Máxima Acuña Chaupe est surnommée la « dame de la lagune bleue ». Elle habite sur les rives de la Laguna azul, au Pérou. Durant 5 ans, elle s’est opposée à la compagnie minière Yacocha, l’une des plus grosses transnationales d’exploitation du monde. Celle-ci avait pour projet de transformer les terres de la région en gigantesque mine d’or à ciel ouvert. Refusant une somme d’argent généreuse en contrepartie de son départ, la « dame de la lagune bleue » s’est exposée à l’ire de la police nationale et milices privées de l’entreprise. Saccages, violences et intimidations de sont pourtant pas venus à bout d’elle. Soutenue par des organisations régionales et internationales, et par des associations de femmes, elle est parvenue à faire valoir ses droits. Elle a finalement été acquittée et ne sera pas expulsée.

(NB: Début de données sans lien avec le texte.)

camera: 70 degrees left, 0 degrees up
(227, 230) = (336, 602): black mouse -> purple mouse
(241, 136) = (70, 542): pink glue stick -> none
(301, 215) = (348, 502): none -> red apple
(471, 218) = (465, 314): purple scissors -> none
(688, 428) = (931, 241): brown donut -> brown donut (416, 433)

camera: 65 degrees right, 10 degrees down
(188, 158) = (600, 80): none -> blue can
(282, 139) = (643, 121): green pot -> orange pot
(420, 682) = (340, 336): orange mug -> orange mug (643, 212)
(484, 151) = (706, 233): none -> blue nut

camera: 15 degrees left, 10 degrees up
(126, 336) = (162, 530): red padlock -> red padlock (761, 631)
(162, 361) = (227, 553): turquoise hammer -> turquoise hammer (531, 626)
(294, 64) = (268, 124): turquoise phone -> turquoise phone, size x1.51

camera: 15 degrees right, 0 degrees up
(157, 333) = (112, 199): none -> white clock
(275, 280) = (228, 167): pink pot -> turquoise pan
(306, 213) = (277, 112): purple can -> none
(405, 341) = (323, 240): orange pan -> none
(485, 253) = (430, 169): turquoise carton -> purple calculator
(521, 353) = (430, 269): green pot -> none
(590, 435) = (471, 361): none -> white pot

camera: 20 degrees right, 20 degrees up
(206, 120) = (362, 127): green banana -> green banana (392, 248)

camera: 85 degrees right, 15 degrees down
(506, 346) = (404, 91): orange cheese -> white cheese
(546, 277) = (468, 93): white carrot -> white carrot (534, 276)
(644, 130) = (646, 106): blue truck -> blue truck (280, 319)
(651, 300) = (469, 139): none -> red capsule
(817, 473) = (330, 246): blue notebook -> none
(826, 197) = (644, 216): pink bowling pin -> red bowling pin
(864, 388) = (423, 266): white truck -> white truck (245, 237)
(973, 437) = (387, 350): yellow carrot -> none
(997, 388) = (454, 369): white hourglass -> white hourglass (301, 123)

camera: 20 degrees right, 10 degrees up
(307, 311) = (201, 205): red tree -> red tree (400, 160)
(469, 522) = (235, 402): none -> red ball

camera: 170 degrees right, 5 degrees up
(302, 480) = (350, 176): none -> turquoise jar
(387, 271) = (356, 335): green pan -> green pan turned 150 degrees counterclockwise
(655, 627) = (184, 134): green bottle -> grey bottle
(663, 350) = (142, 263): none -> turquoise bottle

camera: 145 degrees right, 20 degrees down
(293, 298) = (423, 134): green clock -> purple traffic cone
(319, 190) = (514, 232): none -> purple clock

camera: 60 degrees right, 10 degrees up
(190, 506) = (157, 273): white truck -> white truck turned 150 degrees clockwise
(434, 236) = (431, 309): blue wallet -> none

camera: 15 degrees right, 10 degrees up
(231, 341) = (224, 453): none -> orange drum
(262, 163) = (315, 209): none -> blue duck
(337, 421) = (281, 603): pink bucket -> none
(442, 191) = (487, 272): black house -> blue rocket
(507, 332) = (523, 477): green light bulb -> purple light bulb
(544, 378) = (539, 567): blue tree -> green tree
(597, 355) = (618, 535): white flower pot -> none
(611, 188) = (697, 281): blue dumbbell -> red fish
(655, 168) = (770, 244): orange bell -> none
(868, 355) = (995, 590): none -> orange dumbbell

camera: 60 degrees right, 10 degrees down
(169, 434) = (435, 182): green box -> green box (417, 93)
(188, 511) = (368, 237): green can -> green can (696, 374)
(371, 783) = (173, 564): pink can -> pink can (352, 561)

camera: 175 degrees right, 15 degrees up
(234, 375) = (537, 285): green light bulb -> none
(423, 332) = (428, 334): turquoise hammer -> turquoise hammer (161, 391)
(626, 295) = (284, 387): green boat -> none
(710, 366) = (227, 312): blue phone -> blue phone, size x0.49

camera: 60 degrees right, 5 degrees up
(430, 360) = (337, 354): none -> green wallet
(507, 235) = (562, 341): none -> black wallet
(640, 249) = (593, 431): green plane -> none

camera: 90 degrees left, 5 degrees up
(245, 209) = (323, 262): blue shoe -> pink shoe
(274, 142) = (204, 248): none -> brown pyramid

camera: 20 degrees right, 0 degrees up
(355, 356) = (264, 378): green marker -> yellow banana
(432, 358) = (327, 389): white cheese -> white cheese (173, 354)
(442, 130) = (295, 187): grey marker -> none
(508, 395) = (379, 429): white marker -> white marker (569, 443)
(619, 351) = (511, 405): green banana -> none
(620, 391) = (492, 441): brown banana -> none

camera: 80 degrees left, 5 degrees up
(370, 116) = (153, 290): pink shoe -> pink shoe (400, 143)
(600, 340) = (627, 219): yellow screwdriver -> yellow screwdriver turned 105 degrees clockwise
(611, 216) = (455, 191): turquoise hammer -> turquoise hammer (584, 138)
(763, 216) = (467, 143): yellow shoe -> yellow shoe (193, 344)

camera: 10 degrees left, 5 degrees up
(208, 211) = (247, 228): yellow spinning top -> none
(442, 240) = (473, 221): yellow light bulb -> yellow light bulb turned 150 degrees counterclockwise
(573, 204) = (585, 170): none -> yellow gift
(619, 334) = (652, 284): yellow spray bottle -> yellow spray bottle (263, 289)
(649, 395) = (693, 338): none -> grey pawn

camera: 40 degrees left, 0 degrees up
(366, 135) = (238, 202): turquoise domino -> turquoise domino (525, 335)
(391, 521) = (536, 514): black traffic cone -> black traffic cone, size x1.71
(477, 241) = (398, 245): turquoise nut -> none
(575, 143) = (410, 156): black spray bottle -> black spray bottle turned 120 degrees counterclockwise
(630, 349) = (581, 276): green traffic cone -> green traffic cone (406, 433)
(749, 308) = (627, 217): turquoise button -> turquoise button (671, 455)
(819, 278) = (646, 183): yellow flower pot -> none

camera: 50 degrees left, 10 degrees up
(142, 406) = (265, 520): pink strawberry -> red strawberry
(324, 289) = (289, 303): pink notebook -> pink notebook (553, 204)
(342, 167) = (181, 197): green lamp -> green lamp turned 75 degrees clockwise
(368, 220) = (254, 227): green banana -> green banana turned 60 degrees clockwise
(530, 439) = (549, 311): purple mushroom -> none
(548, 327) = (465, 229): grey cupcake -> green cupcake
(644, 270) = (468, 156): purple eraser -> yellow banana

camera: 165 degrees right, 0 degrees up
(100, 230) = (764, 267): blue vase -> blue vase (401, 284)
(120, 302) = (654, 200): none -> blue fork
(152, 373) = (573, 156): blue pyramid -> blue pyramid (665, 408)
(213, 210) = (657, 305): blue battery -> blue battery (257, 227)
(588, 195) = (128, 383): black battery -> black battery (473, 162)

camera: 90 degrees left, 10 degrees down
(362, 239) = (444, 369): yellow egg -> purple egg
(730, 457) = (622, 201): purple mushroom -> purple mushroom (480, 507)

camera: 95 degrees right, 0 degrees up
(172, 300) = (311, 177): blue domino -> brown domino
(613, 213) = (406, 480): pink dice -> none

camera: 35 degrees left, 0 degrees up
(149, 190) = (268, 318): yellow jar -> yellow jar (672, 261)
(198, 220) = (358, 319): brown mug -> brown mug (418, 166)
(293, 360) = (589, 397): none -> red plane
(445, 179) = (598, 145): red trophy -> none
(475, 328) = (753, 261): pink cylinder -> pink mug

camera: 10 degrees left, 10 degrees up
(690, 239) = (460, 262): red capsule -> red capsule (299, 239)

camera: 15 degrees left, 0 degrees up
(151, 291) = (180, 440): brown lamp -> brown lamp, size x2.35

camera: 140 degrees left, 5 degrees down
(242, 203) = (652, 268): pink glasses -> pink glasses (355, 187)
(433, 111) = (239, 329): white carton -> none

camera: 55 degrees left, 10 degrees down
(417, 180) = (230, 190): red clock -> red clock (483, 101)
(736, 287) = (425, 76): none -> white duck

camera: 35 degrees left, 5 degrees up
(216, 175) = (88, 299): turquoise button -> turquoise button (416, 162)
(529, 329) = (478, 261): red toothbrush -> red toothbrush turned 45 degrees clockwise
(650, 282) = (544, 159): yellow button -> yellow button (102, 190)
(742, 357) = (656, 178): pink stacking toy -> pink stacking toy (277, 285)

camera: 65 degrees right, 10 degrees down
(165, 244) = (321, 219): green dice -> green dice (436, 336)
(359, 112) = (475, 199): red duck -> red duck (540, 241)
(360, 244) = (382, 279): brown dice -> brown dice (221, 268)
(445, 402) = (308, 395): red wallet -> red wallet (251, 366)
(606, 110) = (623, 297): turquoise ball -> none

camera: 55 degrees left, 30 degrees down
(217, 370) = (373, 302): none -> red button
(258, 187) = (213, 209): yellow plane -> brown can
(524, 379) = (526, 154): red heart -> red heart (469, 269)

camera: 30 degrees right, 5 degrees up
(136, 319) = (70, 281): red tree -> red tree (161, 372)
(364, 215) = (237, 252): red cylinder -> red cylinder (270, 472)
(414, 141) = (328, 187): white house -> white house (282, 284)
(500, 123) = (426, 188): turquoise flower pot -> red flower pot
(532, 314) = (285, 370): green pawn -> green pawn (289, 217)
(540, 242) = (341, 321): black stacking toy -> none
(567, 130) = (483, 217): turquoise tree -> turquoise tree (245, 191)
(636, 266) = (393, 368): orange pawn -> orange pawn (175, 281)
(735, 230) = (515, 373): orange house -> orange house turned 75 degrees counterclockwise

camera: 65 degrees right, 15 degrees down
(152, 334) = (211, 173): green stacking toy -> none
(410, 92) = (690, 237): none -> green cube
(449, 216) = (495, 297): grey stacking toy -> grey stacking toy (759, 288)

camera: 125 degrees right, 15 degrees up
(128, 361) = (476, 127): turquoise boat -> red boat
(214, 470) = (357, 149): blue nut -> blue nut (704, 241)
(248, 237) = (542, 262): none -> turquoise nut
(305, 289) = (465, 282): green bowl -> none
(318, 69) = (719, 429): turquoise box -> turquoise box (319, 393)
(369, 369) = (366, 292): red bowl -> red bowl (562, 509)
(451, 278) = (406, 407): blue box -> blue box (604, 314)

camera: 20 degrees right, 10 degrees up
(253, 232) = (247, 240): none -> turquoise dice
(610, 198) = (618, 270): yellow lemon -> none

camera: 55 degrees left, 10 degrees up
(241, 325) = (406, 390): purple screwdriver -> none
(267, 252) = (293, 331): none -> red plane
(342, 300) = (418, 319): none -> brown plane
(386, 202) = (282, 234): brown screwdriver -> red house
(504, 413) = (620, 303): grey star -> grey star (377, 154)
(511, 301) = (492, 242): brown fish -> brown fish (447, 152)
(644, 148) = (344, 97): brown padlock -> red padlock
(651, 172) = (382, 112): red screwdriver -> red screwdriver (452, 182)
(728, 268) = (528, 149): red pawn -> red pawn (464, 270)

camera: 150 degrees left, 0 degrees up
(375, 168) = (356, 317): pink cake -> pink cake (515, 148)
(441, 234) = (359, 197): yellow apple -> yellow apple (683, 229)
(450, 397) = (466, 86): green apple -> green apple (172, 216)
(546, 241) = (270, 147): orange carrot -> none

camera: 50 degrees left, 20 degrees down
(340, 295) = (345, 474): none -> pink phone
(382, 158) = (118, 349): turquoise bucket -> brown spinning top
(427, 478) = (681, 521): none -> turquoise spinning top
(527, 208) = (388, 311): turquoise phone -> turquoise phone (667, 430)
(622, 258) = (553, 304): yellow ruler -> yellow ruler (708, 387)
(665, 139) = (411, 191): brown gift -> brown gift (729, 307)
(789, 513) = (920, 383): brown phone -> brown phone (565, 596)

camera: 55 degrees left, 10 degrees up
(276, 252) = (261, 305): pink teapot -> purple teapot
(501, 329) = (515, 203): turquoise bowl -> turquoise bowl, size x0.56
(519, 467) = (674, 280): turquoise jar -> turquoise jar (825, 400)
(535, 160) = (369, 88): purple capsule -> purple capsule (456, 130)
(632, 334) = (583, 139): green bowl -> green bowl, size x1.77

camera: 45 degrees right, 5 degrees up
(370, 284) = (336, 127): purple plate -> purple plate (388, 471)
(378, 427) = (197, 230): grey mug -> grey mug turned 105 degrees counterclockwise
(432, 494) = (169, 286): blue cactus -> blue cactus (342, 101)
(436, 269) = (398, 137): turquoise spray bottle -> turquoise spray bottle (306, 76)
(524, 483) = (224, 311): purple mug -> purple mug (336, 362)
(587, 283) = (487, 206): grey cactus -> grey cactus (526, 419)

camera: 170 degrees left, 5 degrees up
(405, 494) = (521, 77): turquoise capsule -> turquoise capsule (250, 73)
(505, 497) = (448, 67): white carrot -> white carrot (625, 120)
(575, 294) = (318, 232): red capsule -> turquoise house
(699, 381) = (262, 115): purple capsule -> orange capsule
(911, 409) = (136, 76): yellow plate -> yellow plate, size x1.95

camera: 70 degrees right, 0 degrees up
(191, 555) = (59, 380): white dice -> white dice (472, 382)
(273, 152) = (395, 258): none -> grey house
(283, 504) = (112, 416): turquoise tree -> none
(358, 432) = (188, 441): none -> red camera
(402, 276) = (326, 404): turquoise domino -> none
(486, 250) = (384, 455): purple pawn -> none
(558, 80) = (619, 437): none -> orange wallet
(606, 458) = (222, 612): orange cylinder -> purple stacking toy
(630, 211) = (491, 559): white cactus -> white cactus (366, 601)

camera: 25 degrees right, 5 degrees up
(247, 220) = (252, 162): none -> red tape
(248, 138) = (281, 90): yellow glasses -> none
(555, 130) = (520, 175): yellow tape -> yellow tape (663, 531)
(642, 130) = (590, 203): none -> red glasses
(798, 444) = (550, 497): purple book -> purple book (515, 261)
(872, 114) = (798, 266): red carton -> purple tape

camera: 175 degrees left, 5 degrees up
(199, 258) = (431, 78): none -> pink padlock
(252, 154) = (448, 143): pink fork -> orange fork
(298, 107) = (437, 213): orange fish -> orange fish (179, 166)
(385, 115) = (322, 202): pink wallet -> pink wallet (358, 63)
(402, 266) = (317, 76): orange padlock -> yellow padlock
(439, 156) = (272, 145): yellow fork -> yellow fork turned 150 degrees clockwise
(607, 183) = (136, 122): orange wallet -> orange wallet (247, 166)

Nouveau paradigme de lutte sociale

Ces combats sont aussi ceux de femmes qui s’opposent à leur famille et à leur mari, et qui tentent de se faire respecter des hommes. Bien souvent, ces femmes ne sont pas reconnues comme des héros. Et elles ne le demandent pas. Pourtant, selon les auteurs, toute société y gagnerait. « Elles proposent un nouveau paradigme de lutte sociale pour la viabilité de la vie, car sans l’apport de ces femmes, les réalités de beaucoup de personnes changeraient dramatiquement : celles de leurs familles mais aussi celles de leurs communautés », écrivent-elles.

 « En cette période de super-héros », conclut Marcel Rémon, « l’héroïsme simplement humain semble dépassé. Et pourtant, il hante nos rêves, nos espoirs. (…) Contemplons-les, ces héros du Sud et d’ailleurs. (…) Avec eux, nous partageons la même humanité, les mêmes ressources d’indignation, de résistance et de résilience. Serons-nous au rendez-vous qu’ils nous donnent ? ».